Showing posts with label purusha. Show all posts
Showing posts with label purusha. Show all posts

Monday, 15 January 2024

Meta, sat-kārya-vāda, and simple awareness

SUMMARY (TL;DR)

The mind is a reflexive entity, i.e., it can look at and analyse itself.

Yet, what if there are multiple levels in the mind, ranging from grossest to gross to subtle to subtlest?

To observe and analyse one level, attention has to reach a level subtler and also causal to that level. Or, awareness has to become subtler.

Reflexivity in this sense does not exist for the ātma since, by definition, it is pure (no impurities => zero distinct or separate parts), simple (or indivisible), and absolutely subtle.

This explains very simply why such a thing, the ātma, cannot become an object or observed.

META

"Meta" started out meaning "after". So meta-physics, which now connotes knowledge "above" or "about" (physical) knowledge, initially referred to Aristotelian books or texts that came after his texts on physics.

## Information shown

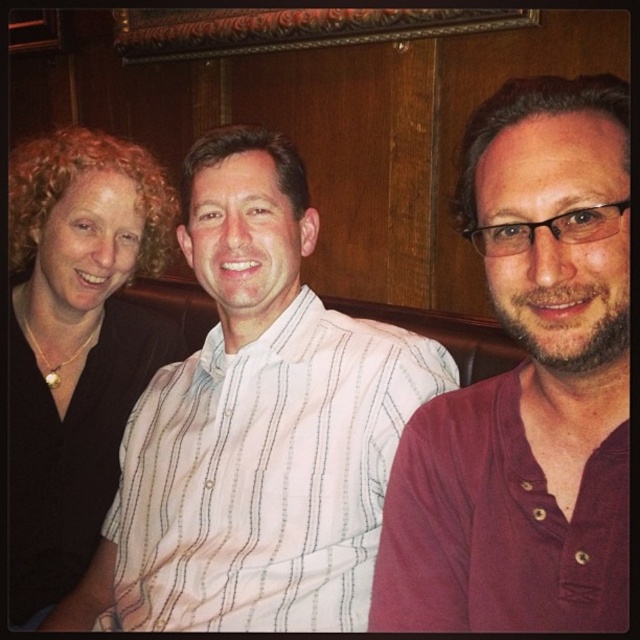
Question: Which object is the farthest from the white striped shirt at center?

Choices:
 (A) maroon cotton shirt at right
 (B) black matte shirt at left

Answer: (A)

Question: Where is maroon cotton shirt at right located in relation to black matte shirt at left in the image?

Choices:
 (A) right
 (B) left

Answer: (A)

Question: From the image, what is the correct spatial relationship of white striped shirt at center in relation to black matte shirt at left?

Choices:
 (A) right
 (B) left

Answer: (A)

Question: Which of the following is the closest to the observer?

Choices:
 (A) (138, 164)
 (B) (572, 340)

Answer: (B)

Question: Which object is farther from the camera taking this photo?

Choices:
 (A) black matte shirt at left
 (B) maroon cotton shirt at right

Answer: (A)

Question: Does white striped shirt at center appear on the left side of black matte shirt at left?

## Written tasks
A - Give again the part of the post on simple awareness that begins at the words "Monday, 15 January" and stops after the words "and absolutely subtle.", with "mind" replaced by "psyche".
B - Reproduce the records exactly from their start through the line that contains "Question: Which object is farther". Leave out the pictures.

## Expected answers
A -
Monday, 15 January 2024

Meta, sat-kārya-vāda, and simple awareness

SUMMARY (TL;DR)

The psyche is a reflexive entity, i.e., it can look at and analyse itself.

Yet, what if there are multiple levels in the psyche, ranging from grossest to gross to subtle to subtlest?

To observe and analyse one level, attention has to reach a level subtler and also causal to that level. Or, awareness has to become subtler.

Reflexivity in this sense does not exist for the ātma since, by definition, it is pure (no impurities => zero distinct or separate parts), simple (or indivisible), and absolutely subtle.

B -
Question: Which object is the farthest from the white striped shirt at center?

Choices:
 (A) maroon cotton shirt at right
 (B) black matte shirt at left

Answer: (A)

Question: Where is maroon cotton shirt at right located in relation to black matte shirt at left in the image?

Choices:
 (A) right
 (B) left

Answer: (A)

Question: From the image, what is the correct spatial relationship of white striped shirt at center in relation to black matte shirt at left?

Choices:
 (A) right
 (B) left

Answer: (A)

Question: Which of the following is the closest to the observer?

Choices:
 (A) (138, 164)
 (B) (572, 340)

Answer: (B)

Question: Which object is farther from the camera taking this photo?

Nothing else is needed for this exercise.